TRY IT>
Copy every record exactly, with nothing left out.
ENTRIES PROVIDED START
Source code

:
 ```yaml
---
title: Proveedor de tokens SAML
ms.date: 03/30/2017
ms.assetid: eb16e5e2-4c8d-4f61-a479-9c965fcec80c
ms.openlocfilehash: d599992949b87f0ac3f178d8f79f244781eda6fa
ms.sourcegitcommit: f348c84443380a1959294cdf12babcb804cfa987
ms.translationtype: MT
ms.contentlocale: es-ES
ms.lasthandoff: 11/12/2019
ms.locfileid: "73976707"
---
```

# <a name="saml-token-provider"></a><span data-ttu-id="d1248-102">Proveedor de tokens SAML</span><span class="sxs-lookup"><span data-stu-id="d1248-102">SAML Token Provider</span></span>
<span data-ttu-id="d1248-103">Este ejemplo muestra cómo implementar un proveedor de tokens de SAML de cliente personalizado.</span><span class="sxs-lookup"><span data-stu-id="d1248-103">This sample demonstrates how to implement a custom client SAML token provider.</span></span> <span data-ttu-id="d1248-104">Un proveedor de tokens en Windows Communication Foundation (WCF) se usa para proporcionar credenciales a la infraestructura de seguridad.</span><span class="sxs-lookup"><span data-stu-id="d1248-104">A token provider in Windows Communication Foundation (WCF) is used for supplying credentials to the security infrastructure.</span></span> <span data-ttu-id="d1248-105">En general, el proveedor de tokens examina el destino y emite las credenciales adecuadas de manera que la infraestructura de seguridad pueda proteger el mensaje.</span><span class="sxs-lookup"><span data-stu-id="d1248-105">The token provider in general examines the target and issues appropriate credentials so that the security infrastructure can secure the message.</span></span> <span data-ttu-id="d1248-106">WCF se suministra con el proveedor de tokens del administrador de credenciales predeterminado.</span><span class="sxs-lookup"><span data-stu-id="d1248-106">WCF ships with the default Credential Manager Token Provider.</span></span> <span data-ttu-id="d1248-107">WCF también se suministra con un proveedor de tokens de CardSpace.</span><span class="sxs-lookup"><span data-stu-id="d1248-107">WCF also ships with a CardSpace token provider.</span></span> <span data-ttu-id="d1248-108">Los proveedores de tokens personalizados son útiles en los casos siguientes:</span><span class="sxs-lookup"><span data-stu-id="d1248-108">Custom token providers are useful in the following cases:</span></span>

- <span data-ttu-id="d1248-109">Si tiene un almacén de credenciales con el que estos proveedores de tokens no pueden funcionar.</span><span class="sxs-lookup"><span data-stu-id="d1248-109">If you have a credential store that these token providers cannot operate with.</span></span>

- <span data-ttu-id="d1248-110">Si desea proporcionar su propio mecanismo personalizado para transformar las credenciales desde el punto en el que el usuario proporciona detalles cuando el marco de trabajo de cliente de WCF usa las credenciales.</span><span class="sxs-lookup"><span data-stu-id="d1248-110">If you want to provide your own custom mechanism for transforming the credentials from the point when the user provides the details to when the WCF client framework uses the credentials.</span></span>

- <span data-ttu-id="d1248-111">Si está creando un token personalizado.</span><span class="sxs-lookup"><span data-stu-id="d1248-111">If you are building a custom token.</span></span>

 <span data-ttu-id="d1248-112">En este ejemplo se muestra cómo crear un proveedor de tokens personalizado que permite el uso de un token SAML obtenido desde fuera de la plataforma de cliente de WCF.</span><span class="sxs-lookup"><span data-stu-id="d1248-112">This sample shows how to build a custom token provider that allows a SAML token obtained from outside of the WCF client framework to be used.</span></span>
ENTRIES PROVIDED END
RESPONSE>
Source code

:
 ```yaml
---
title: Proveedor de tokens SAML
ms.date: 03/30/2017
ms.assetid: eb16e5e2-4c8d-4f61-a479-9c965fcec80c
ms.openlocfilehash: d599992949b87f0ac3f178d8f79f244781eda6fa
ms.sourcegitcommit: f348c84443380a1959294cdf12babcb804cfa987
ms.translationtype: MT
ms.contentlocale: es-ES
ms.lasthandoff: 11/12/2019
ms.locfileid: "73976707"
---
```

# <a name="saml-token-provider"></a><span data-ttu-id="d1248-102">Proveedor de tokens SAML</span><span class="sxs-lookup"><span data-stu-id="d1248-102">SAML Token Provider</span></span>
<span data-ttu-id="d1248-103">Este ejemplo muestra cómo implementar un proveedor de tokens de SAML de cliente personalizado.</span><span class="sxs-lookup"><span data-stu-id="d1248-103">This sample demonstrates how to implement a custom client SAML token provider.</span></span> <span data-ttu-id="d1248-104">Un proveedor de tokens en Windows Communication Foundation (WCF) se usa para proporcionar credenciales a la infraestructura de seguridad.</span><span class="sxs-lookup"><span data-stu-id="d1248-104">A token provider in Windows Communication Foundation (WCF) is used for supplying credentials to the security infrastructure.</span></span> <span data-ttu-id="d1248-105">En general, el proveedor de tokens examina el destino y emite las credenciales adecuadas de manera que la infraestructura de seguridad pueda proteger el mensaje.</span><span class="sxs-lookup"><span data-stu-id="d1248-105">The token provider in general examines the target and issues appropriate credentials so that the security infrastructure can secure the message.</span></span> <span data-ttu-id="d1248-106">WCF se suministra con el proveedor de tokens del administrador de credenciales predeterminado.</span><span class="sxs-lookup"><span data-stu-id="d1248-106">WCF ships with the default Credential Manager Token Provider.</span></span> <span data-ttu-id="d1248-107">WCF también se suministra con un proveedor de tokens de CardSpace.</span><span class="sxs-lookup"><span data-stu-id="d1248-107">WCF also ships with a CardSpace token provider.</span></span> <span data-ttu-id="d1248-108">Los proveedores de tokens personalizados son útiles en los casos siguientes:</span><span class="sxs-lookup"><span data-stu-id="d1248-108">Custom token providers are useful in the following cases:</span></span>

- <span data-ttu-id="d1248-109">Si tiene un almacén de credenciales con el que estos proveedores de tokens no pueden funcionar.</span><span class="sxs-lookup"><span data-stu-id="d1248-109">If you have a credential store that these token providers cannot operate with.</span></span>

- <span data-ttu-id="d1248-110">Si desea proporcionar su propio mecanismo personalizado para transformar las credenciales desde el punto en el que el usuario proporciona detalles cuando el marco de trabajo de cliente de WCF usa las credenciales.</span><span class="sxs-lookup"><span data-stu-id="d1248-110">If you want to provide your own custom mechanism for transforming the credentials from the point when the user provides the details to when the WCF client framework uses the credentials.</span></span>

- <span data-ttu-id="d1248-111">Si está creando un token personalizado.</span><span class="sxs-lookup"><span data-stu-id="d1248-111">If you are building a custom token.</span></span>

 <span data-ttu-id="d1248-112">En este ejemplo se muestra cómo crear un proveedor de tokens personalizado que permite el uso de un token SAML obtenido desde fuera de la plataforma de cliente de WCF.</span><span class="sxs-lookup"><span data-stu-id="d1248-112">This sample shows how to build a custom token provider that allows a SAML token obtained from outside of the WCF client framework to be used.</span></span>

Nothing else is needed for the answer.